** Source material **
========================

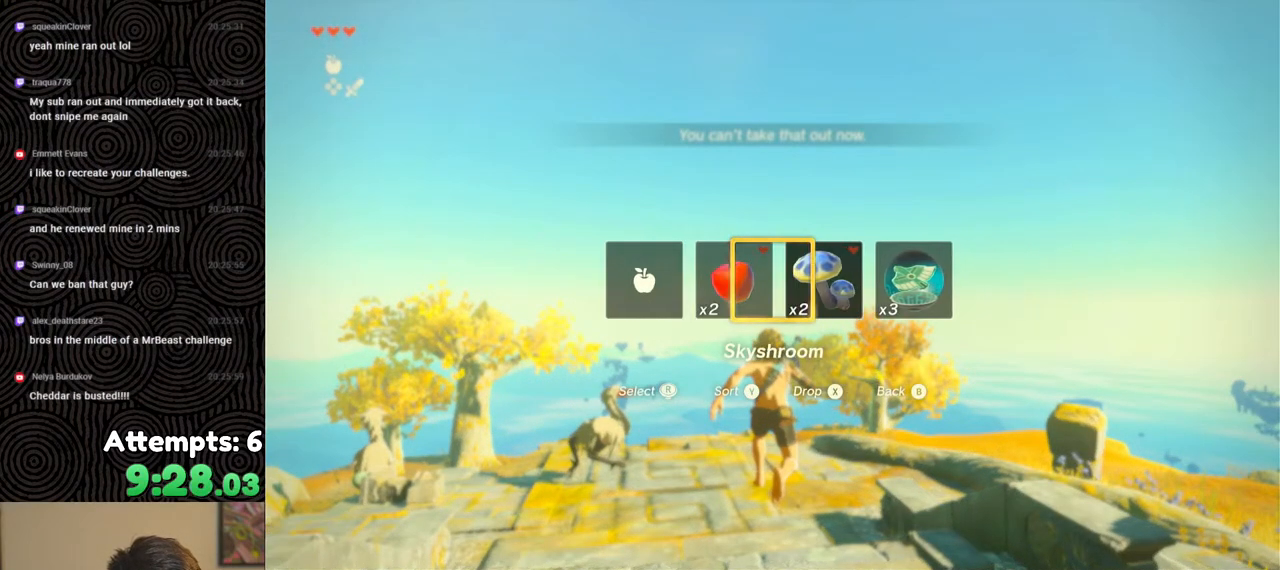
{"buttons": ["L2", "DPAD_UP"], "left_stick": "center", "right_stick": "center", "events": [[17, "right_stick", "right"], [117, "right_stick", "center"]]}
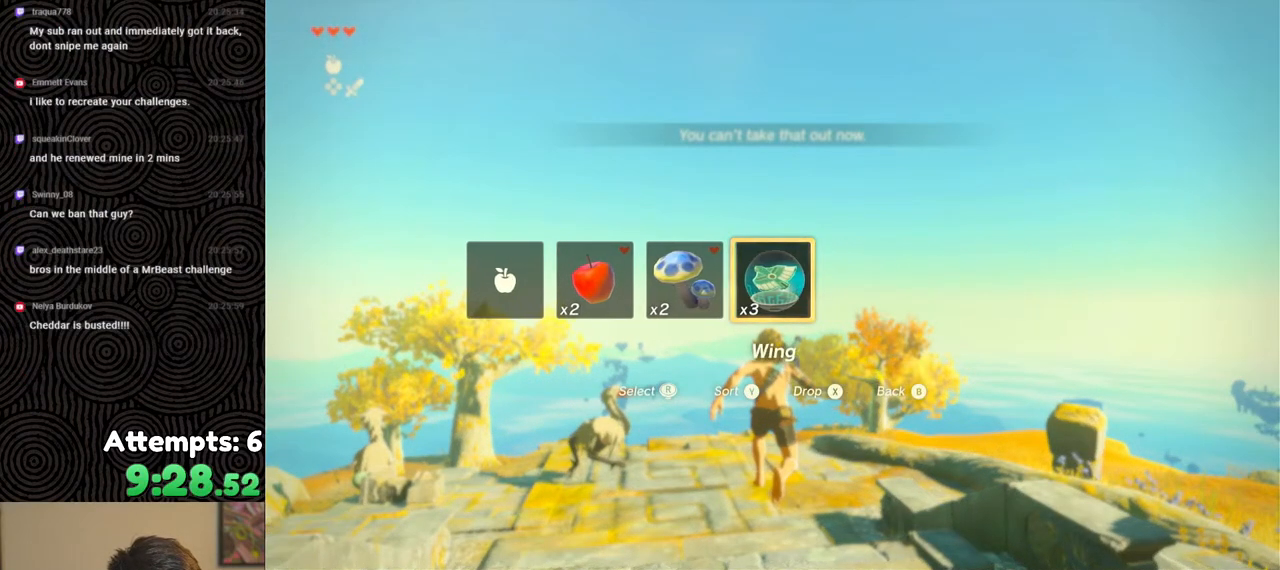
{"buttons": ["L2"], "left_stick": "center", "right_stick": "center", "events": [[67, "X", "down"], [200, "X", "up"], [233, "DPAD_UP", "up"]]}
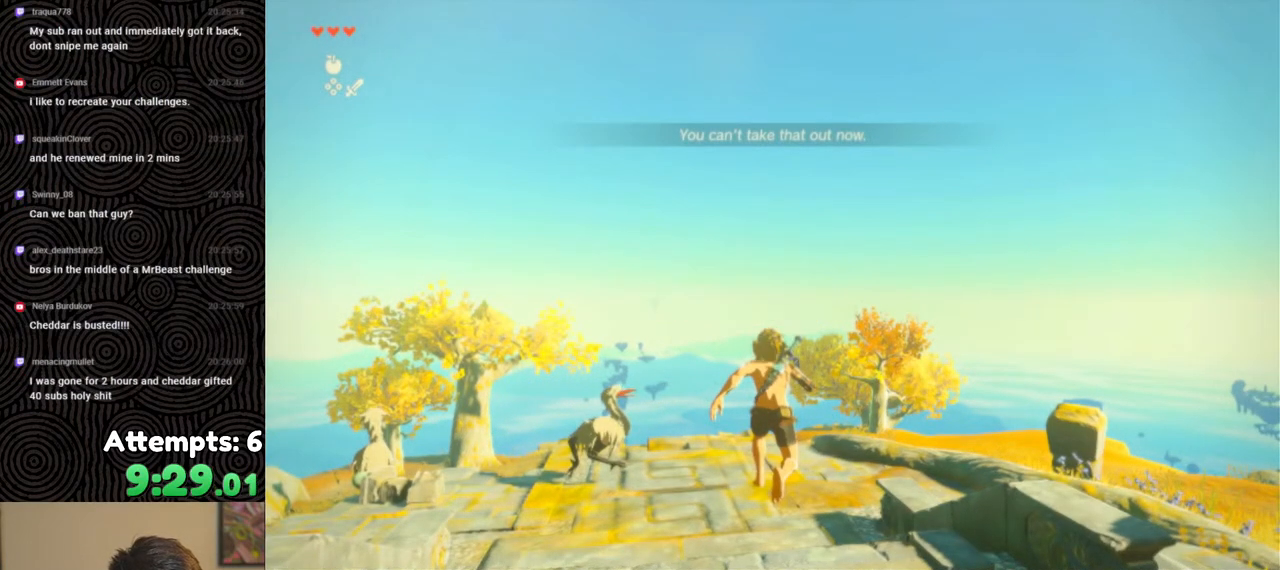
{"buttons": ["L2", "DPAD_UP"], "left_stick": "center", "right_stick": "center", "events": [[33, "DPAD_UP", "down"]]}
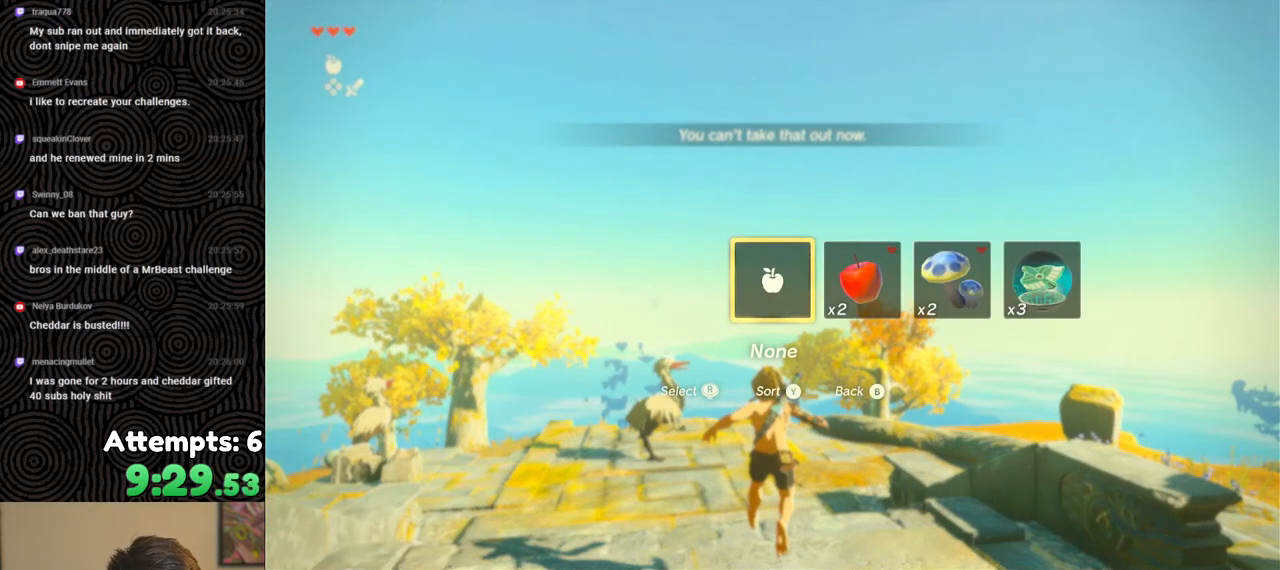
{"buttons": ["L2", "DPAD_UP"], "left_stick": "center", "right_stick": "center", "events": [[333, "right_stick", "right"], [467, "right_stick", "center"]]}
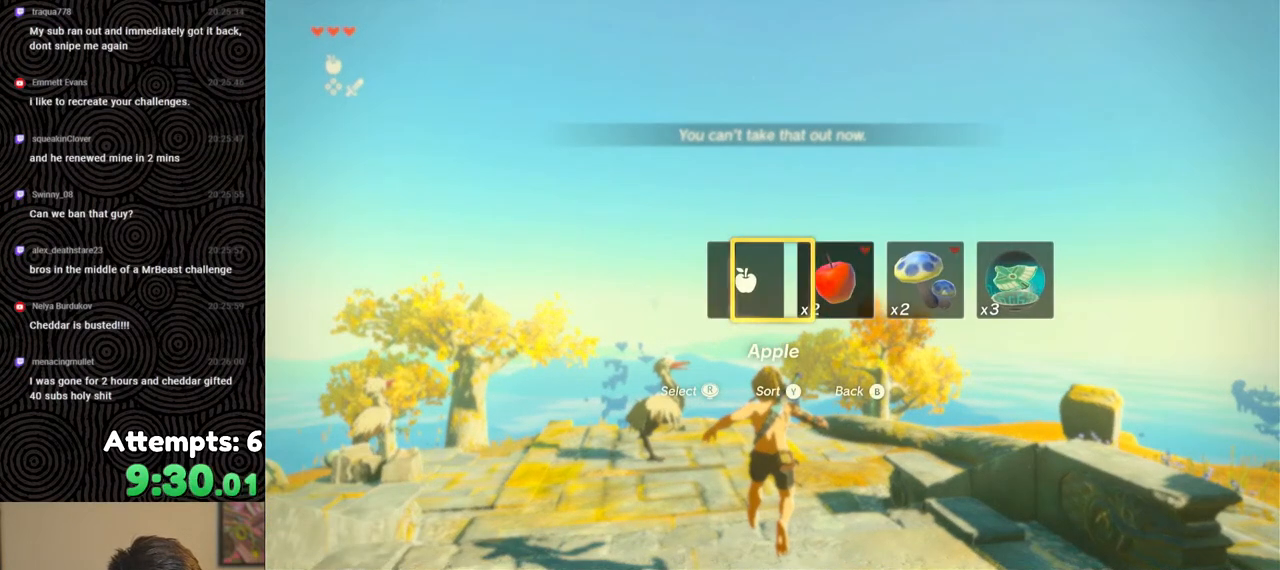
{"buttons": ["L2", "DPAD_UP"], "left_stick": "center", "right_stick": "center", "events": [[50, "right_stick", "right"], [167, "right_stick", "center"]]}
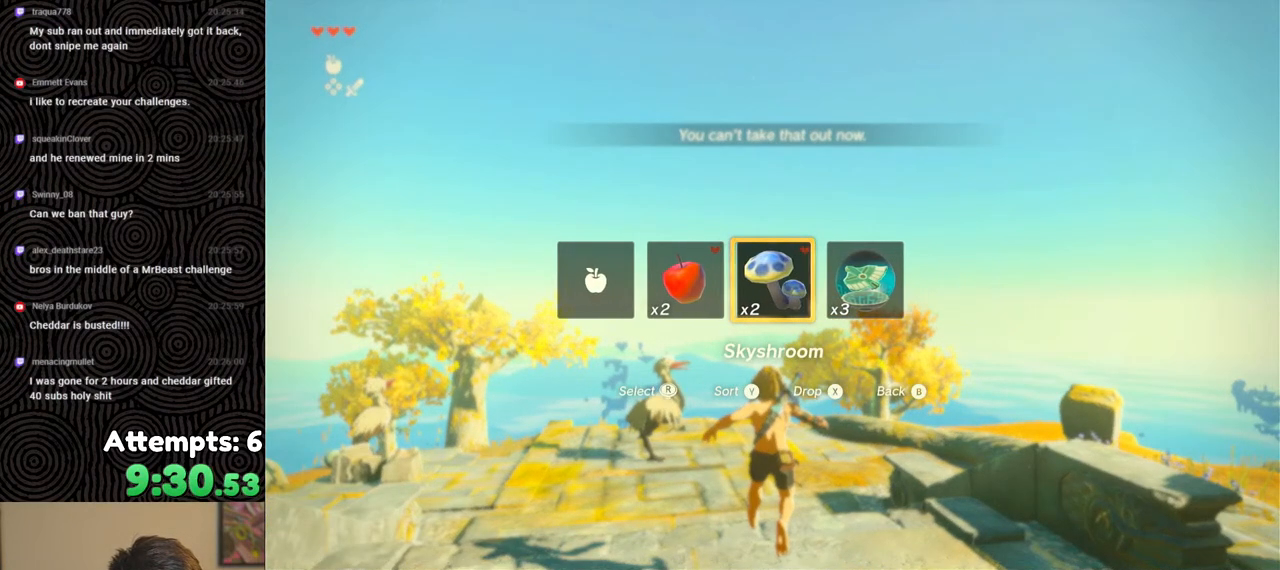
{"buttons": ["L2", "DPAD_UP"], "left_stick": "center", "right_stick": "center", "events": [[67, "right_stick", "right"], [200, "right_stick", "center"]]}
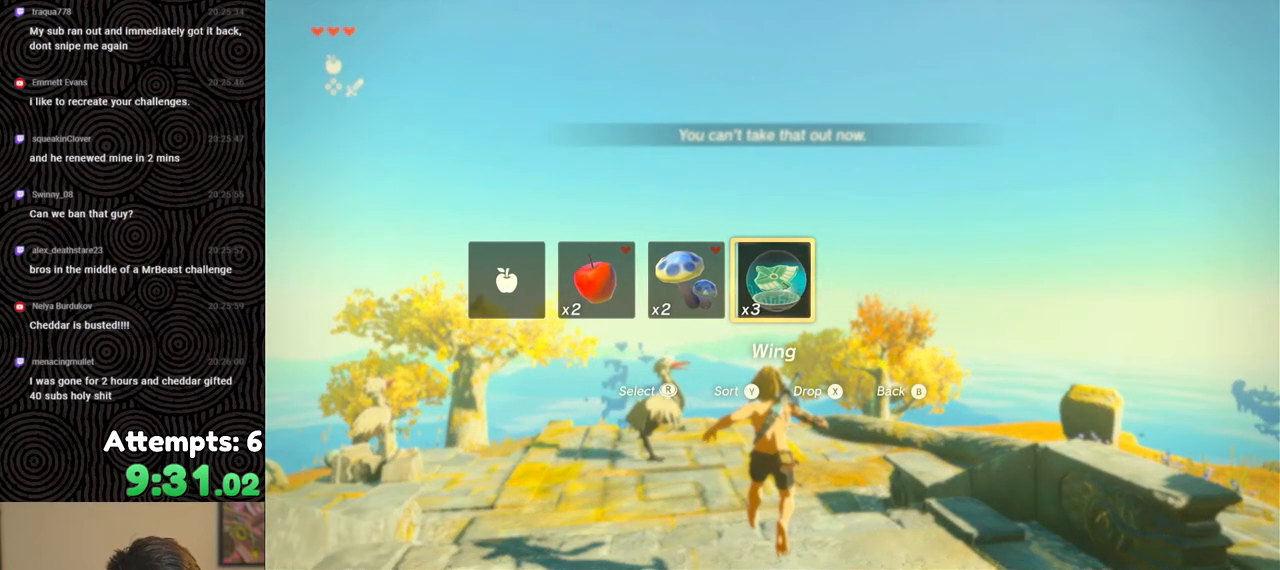
{"buttons": ["L2", "DPAD_UP"], "left_stick": "center", "right_stick": "center", "events": []}
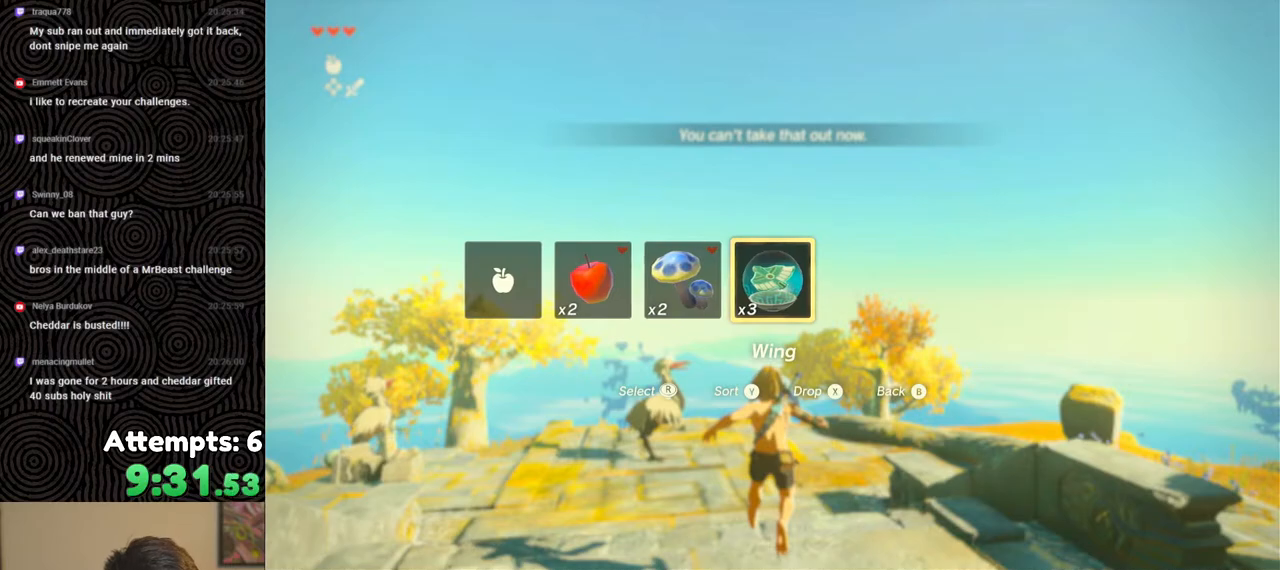
{"buttons": ["L2", "DPAD_UP"], "left_stick": "center", "right_stick": "center", "events": []}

========================

** What you are asked to do **
How many lines in the entries contain the string "down"? Answer with the number only.

** Exercise response **
2